[Osmf-talk] [HOT] [hotosm-membership] Re: Code of Conduct Reminder

John Gilmore gnu at toad.com
Sun Dec 17 02:52:31 UTC 2017

> > It is doubtful that there ever was a SotM visitor under this CoC who has
> > not violated it during the conference
> This is a really extraordinary claim you are making. You're basically
> saying that *every* SotM conference visitor has engaged in harassing
> behavior.

I believe what he is saying is that "harassing behavior" is so vaguely
defined in the CoC that indeed every visitor could be deemed to have
engaged in it.

I think this "speech code" stuff has gone way too far.

It's verging on the kind of "trigger warning" and "microaggression"
coddling that universities are doing to muzzle students and professors
from stating actual opinions (like "I believe the most qualified
person should get the job.") or asking challenging questions.

If you can't stand hearing questions about your sexual orientation,
maybe you shouldn't have one.  (Just kidding, I know everybody has
one.  Oops, was that a "sexist joke"?  Can I get banned now?  Or was
that merely offensive to asexual people, who actually don't have one
and don't like to be reminded of it?)  I'm not saying anyone has to
*answer* questions you don't like, but I do not support outlawing the
*asking* of questions merely because they make the listener uncomfortable.

We would do far better by teaching our community members how to deal
with hecklers, than by trying to ban them.

Don't assume hatred when ordinary conversation or curiosity suffices.
For example, I don't believe that asking someone if they've had
genital reassignment surgery is always transphobic.  If you're going
to be an "out" tranny, you'd better expect a few questions from the
hoi polloi.  Is asking them whether they've had their tonsils out
germophobic?  Does asking them whether they go to church show a hatred
of religion?  Or is it instead anti-atheist?  Maybe it's anti-Jewish,
because you didn't call it a "synagogue"?  It may be impolite to ask
whether you've had your face lifted, but it's not uglyphobic.  But is
impoliteness a violation of the CoC?  It's impossible to know, since
the key term "harassment" is never defined.

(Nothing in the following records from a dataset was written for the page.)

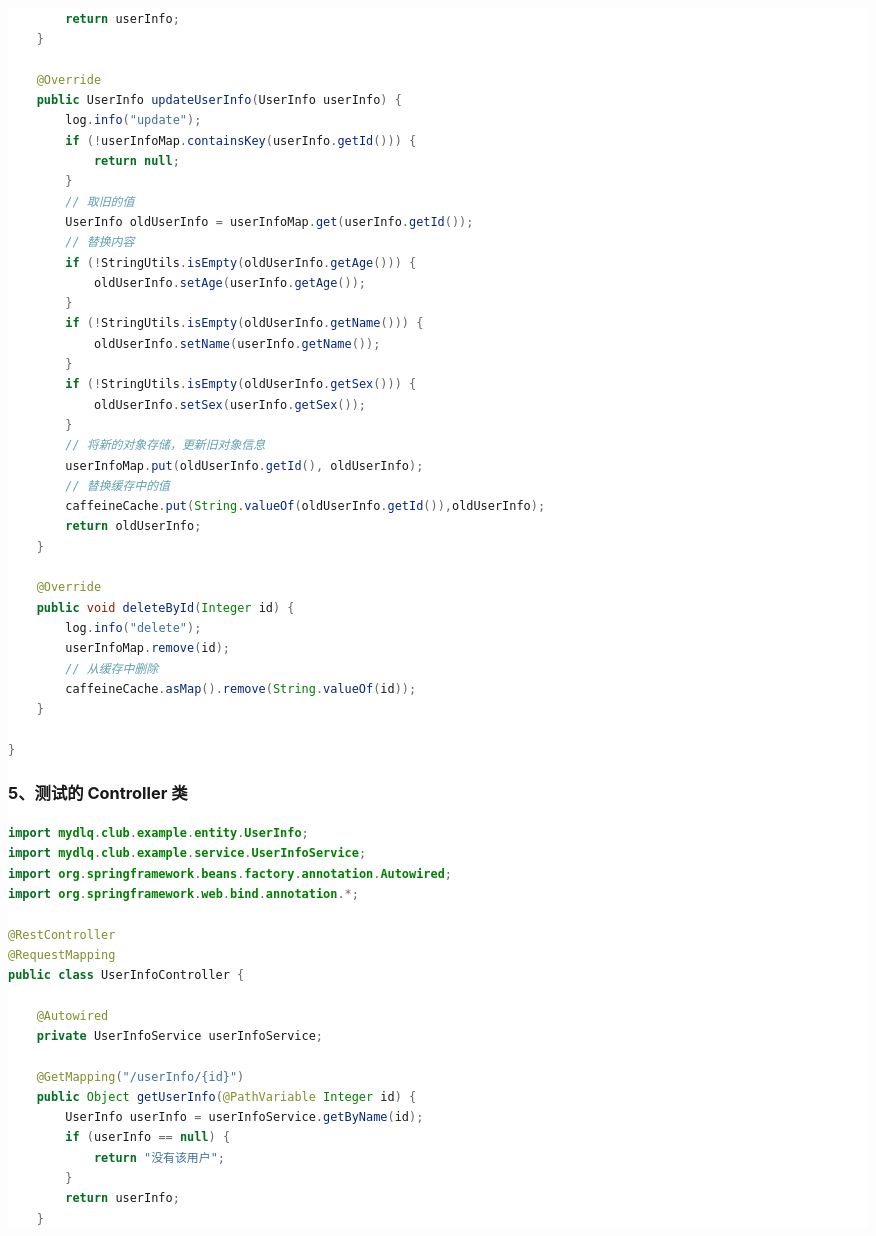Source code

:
 ```java
        return userInfo;
    }

    @Override
    public UserInfo updateUserInfo(UserInfo userInfo) {
        log.info("update");
        if (!userInfoMap.containsKey(userInfo.getId())) {
            return null;
        }
        // 取旧的值
        UserInfo oldUserInfo = userInfoMap.get(userInfo.getId());
        // 替换内容
        if (!StringUtils.isEmpty(oldUserInfo.getAge())) {
            oldUserInfo.setAge(userInfo.getAge());
        }
        if (!StringUtils.isEmpty(oldUserInfo.getName())) {
            oldUserInfo.setName(userInfo.getName());
        }
        if (!StringUtils.isEmpty(oldUserInfo.getSex())) {
            oldUserInfo.setSex(userInfo.getSex());
        }
        // 将新的对象存储，更新旧对象信息
        userInfoMap.put(oldUserInfo.getId(), oldUserInfo);
        // 替换缓存中的值
        caffeineCache.put(String.valueOf(oldUserInfo.getId()),oldUserInfo);
        return oldUserInfo;
    }

    @Override
    public void deleteById(Integer id) {
        log.info("delete");
        userInfoMap.remove(id);
        // 从缓存中删除
        caffeineCache.asMap().remove(String.valueOf(id));
    }

}
```

### 5、测试的 Controller 类

```java
import mydlq.club.example.entity.UserInfo;
import mydlq.club.example.service.UserInfoService;
import org.springframework.beans.factory.annotation.Autowired;
import org.springframework.web.bind.annotation.*;

@RestController
@RequestMapping
public class UserInfoController {

    @Autowired
    private UserInfoService userInfoService;

    @GetMapping("/userInfo/{id}")
    public Object getUserInfo(@PathVariable Integer id) {
        UserInfo userInfo = userInfoService.getByName(id);
        if (userInfo == null) {
            return "没有该用户";
        }
        return userInfo;
    }

```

I'm a supporter of the Foundation for Individual Rights in Education
(thefire.org) which is actively eliminating this kind of insane
political correctness on steroids (oops, prejudicial to athletes!) on
campuses all over the country:


As the article points out, if someone actually does have an emotional
illness or condition (like PTSD) that can be triggered merely by
hearing about a topic, avoiding innocuous triggers is exactly the
*wrong* thing to help them recover.  The road to recovery is paved
with getting triggered over and over, in ordinary, safe circumstances,
and eventually noticing that you don't have to overreact whenever a
trigger event happens.

And does the CoC still contain "swift punishment without due process"
for those who violate this code?  Yep; "the conference organizer may
take any action they deem appropriate, including warning the offender
or expulsion from the conference with no refund."  The prohibited
activities are not specified, and the range of possible punishments
aren't defined either; they can take ANY ACTION THEY DEEM APPROPRIATE.
And "Participants asked to stop any harassing behavior are expected to
comply immediately."  So we're all agreeing that our community will
tolerate unlimited amounts of censorship and impunity, at least if
preceded by a claim that "somebody said or did or failed to say or do
something that made someone else feel harassed"!

No thanks.

I'm a big believer in diversity -- but I think we lose most of the
benefits of diversity if we are afraid to talk about what makes us
diverse.  The cure for bad speech is more speech - not bans.